Yeast Competent Cells - (Feb/06/2008 )

Hi Steve,

Yep, I do a 3 step with the GoTaq (95C/30sec;50C/30sec;72C/5min). I also start the reaction with 5 min at 95C to break open the cells. I use the GoTaq because that's what we have around the lab and its way cheaper than the advantage 2 mix (I save that for cDNA amplification). Give it a try! I wouldn't be surprised if other brands of plain old Taqs work, too.

I'm happy to help out! I know what it's like to have to figure this thing out by oneself.

Hey Kelly,

my yeast pcrs are looking good now so thanks for your tips. I found I had to break open the cells with 15 min at 95C and I get good amplification with 3.5 min.

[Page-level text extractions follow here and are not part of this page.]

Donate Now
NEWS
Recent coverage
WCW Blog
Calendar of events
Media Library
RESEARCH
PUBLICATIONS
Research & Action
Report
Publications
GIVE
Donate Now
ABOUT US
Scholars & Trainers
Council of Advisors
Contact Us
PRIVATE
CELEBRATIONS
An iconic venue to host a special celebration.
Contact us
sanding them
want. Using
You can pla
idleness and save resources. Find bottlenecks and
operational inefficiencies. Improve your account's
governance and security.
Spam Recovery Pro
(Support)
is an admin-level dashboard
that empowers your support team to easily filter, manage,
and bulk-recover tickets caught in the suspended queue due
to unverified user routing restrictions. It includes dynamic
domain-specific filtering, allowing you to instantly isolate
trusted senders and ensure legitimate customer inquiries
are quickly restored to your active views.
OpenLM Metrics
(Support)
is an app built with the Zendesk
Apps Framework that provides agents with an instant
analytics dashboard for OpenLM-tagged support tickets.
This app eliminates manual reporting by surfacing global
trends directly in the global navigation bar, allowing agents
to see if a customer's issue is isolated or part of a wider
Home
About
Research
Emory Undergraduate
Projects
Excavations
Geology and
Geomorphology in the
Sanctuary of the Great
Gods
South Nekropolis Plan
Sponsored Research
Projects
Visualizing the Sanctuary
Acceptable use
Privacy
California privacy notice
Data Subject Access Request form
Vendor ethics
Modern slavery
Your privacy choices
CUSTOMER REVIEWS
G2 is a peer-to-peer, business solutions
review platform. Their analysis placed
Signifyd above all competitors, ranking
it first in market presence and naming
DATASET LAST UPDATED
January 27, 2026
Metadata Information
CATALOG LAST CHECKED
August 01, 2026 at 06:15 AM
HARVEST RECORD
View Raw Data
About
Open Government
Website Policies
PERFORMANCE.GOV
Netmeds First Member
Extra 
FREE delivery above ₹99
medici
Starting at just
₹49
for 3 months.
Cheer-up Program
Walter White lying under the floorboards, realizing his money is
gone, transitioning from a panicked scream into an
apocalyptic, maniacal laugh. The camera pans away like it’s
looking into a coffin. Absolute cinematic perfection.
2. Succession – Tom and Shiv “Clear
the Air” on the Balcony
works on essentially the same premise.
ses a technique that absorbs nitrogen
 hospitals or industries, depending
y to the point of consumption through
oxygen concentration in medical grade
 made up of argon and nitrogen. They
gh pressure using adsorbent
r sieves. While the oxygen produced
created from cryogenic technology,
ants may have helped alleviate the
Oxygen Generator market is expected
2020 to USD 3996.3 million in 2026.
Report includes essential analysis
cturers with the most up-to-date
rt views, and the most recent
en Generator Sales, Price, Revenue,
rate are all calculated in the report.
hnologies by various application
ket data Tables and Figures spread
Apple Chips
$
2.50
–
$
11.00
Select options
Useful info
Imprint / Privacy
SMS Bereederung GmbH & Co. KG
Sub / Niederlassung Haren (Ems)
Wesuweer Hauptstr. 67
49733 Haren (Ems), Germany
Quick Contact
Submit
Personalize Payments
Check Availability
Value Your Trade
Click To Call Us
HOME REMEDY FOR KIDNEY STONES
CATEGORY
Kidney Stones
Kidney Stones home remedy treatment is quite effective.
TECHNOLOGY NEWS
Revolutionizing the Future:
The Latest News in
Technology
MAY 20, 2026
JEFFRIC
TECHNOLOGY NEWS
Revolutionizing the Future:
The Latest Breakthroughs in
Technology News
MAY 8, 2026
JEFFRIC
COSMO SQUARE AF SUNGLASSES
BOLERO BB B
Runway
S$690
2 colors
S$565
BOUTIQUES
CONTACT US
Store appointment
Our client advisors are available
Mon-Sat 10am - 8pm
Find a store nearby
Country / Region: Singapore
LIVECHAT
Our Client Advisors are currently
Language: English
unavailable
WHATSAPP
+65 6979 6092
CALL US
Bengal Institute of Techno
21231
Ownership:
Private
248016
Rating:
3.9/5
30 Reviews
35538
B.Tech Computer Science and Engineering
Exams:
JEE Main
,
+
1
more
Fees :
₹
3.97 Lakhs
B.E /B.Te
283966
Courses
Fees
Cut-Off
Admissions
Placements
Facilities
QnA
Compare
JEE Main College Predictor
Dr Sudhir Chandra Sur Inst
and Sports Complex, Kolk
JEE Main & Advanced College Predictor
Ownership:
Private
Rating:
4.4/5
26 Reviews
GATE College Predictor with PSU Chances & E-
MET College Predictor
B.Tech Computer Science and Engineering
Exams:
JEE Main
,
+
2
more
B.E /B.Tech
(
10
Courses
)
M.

Many thanks, I owe you as beer !

Steve

Hey Kelly,

Sorry to bother you with this again but im getting some variable results with my pcrs ! Have you found you need to PCR from cells fresh from the incubator or can you leave them in the fridge or on the bench for a couple of days. Also how big are the colonies you are touching with your tip ?

Steve

Hi Steve,

I haven't done anything special. I have done colony PCR off plates that have been at 4C for a week or so. But I have had a couple clones which were difficult to PCR, so I would drop the annealing temperature a couple of degrees and pick a different colony from the same plate. I had to test at least 3 colonies for one of my clones. I pick 'regular' sized colonies - like 2-3 mm. Also, I've noticed if I get too many cells in the tube it won't work. So make sure to touch the colony but not see any cells on the toothpick when you pull it out of the colony.

Best of Luck!

Hi Kzinn,

I seem to be having troubles with my transformation efficiencies, they were going really well but as I started to try and screen they dropped from around 4-5*10^5 to1*10^5 (with the pGBT9) whereas the protocol should expect 3*10^5. For the life of me I cannot trace the problem ! How are your efficiencies?